§ Provided data:
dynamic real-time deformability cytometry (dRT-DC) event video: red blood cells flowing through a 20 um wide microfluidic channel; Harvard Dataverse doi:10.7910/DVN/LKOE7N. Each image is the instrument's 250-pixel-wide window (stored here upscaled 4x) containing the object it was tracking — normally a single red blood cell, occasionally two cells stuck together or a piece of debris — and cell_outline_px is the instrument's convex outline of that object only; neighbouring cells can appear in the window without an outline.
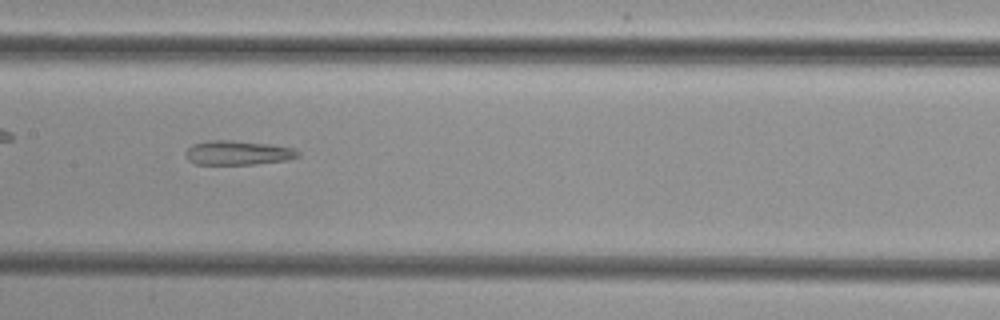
{"species": "common noctule bat (a hibernating species)", "species_latin": "Nyctalus noctula", "temperature_condition": "cold", "stored_images_in_passage": 37, "camera_frame_rate_fps": 3000, "um_per_image_px": 0.085, "animal": {"sex": "female", "body_mass_g": 29.2, "forearm_length_mm": 56.3}, "frame": {"image": 1, "passage_image": 11, "time_ms": 3.333, "image_size_px": [1000, 320], "cell_outline_px": [[300, 156], [288, 160], [256, 164], [196, 164], [188, 160], [184, 156], [184, 152], [192, 144], [208, 140], [232, 140], [268, 144], [292, 148], [300, 152]], "centroid_in_image_um": [20.19, 12.99], "position_along_channel_um": 187.2, "area_um2": 16.01}}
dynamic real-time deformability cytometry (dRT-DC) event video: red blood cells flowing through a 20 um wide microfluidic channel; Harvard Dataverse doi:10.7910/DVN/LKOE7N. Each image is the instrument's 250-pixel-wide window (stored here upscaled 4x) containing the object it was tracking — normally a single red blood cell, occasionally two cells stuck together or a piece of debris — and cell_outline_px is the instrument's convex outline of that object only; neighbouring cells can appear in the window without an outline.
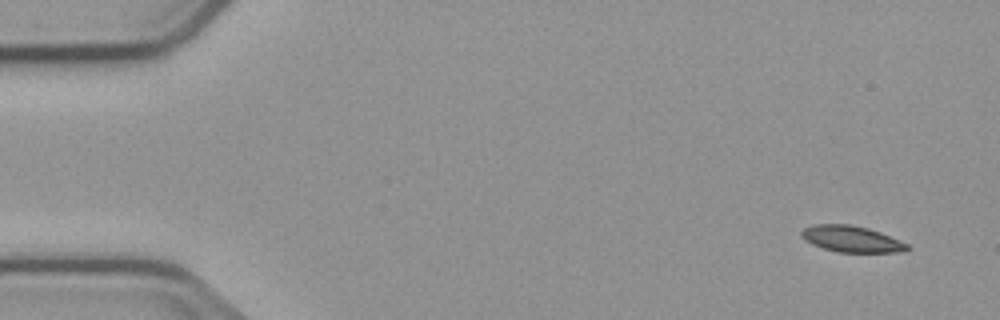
{"species": "common noctule bat (a hibernating species)", "species_latin": "Nyctalus noctula", "temperature_condition": "cold", "stored_images_in_passage": 5, "segment_of_instrument_passage": [2, 2], "camera_frame_rate_fps": 3000, "um_per_image_px": 0.085, "animal": {"sex": "male", "body_mass_g": 23.1, "forearm_length_mm": 52.7}, "frame": {"image": 1, "passage_image": 5, "time_ms": 5.333, "image_size_px": [1000, 320], "cell_outline_px": [[912, 248], [900, 252], [836, 252], [812, 244], [804, 240], [800, 236], [800, 232], [804, 228], [812, 224], [852, 224], [868, 228], [880, 232], [908, 244]], "centroid_in_image_um": [72.35, 20.31], "position_along_channel_um": 12.6, "area_um2": 16.3}}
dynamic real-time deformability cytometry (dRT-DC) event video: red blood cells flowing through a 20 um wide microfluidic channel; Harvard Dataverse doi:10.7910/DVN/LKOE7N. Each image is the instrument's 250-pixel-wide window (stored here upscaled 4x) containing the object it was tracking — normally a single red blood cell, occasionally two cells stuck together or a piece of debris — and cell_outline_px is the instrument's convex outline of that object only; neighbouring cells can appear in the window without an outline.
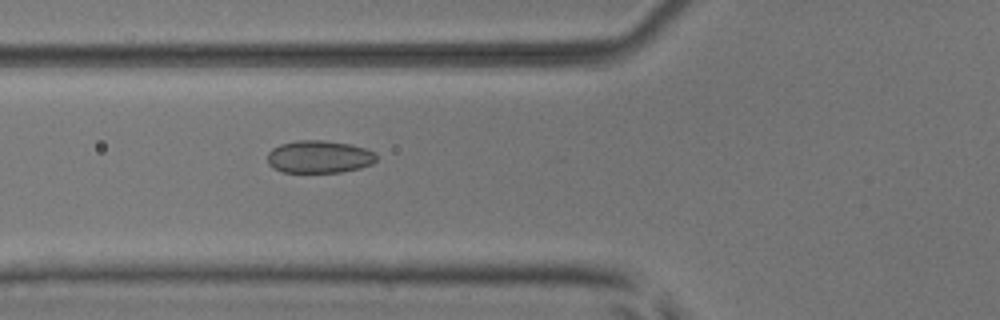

§ Goal:
Leave the pictures out and copy the rest of the data exactly.

§ Answer to this exercise:
dynamic real-time deformability cytometry (dRT-DC) event video: red blood cells flowing through a 20 um wide microfluidic channel; Harvard Dataverse doi:10.7910/DVN/LKOE7N. Each image is the instrument's 250-pixel-wide window (stored here upscaled 4x) containing the object it was tracking — normally a single red blood cell, occasionally two cells stuck together or a piece of debris — and cell_outline_px is the instrument's convex outline of that object only; neighbouring cells can appear in the window without an outline.
{"species": "common noctule bat (a hibernating species)", "species_latin": "Nyctalus noctula", "temperature_condition": "cold", "stored_images_in_passage": 37, "camera_frame_rate_fps": 3000, "um_per_image_px": 0.085, "animal": {"sex": "female", "body_mass_g": 29.2, "forearm_length_mm": 56.3}, "frame": {"image": 1, "passage_image": 11, "time_ms": 3.333, "image_size_px": [1000, 320], "cell_outline_px": [[300, 156], [288, 160], [256, 164], [196, 164], [188, 160], [184, 156], [184, 152], [192, 144], [208, 140], [232, 140], [268, 144], [292, 148], [300, 152]], "centroid_in_image_um": [20.19, 12.99], "position_along_channel_um": 187.2, "area_um2": 16.01}}
dynamic real-time deformability cytometry (dRT-DC) event video: red blood cells flowing through a 20 um wide microfluidic channel; Harvard Dataverse doi:10.7910/DVN/LKOE7N. Each image is the instrument's 250-pixel-wide window (stored here upscaled 4x) containing the object it was tracking — normally a single red blood cell, occasionally two cells stuck together or a piece of debris — and cell_outline_px is the instrument's convex outline of that object only; neighbouring cells can appear in the window without an outline.
{"species": "common noctule bat (a hibernating species)", "species_latin": "Nyctalus noctula", "temperature_condition": "cold", "stored_images_in_passage": 5, "segment_of_instrument_passage": [2, 2], "camera_frame_rate_fps": 3000, "um_per_image_px": 0.085, "animal": {"sex": "male", "body_mass_g": 23.1, "forearm_length_mm": 52.7}, "frame": {"image": 1, "passage_image": 5, "time_ms": 5.333, "image_size_px": [1000, 320], "cell_outline_px": [[912, 248], [900, 252], [836, 252], [812, 244], [804, 240], [800, 236], [800, 232], [804, 228], [812, 224], [852, 224], [868, 228], [880, 232], [908, 244]], "centroid_in_image_um": [72.35, 20.31], "position_along_channel_um": 12.6, "area_um2": 16.3}}
dynamic real-time deformability cytometry (dRT-DC) event video: red blood cells flowing through a 20 um wide microfluidic channel; Harvard Dataverse doi:10.7910/DVN/LKOE7N. Each image is the instrument's 250-pixel-wide window (stored here upscaled 4x) containing the object it was tracking — normally a single red blood cell, occasionally two cells stuck together or a piece of debris — and cell_outline_px is the instrument's convex outline of that object only; neighbouring cells can appear in the window without an outline.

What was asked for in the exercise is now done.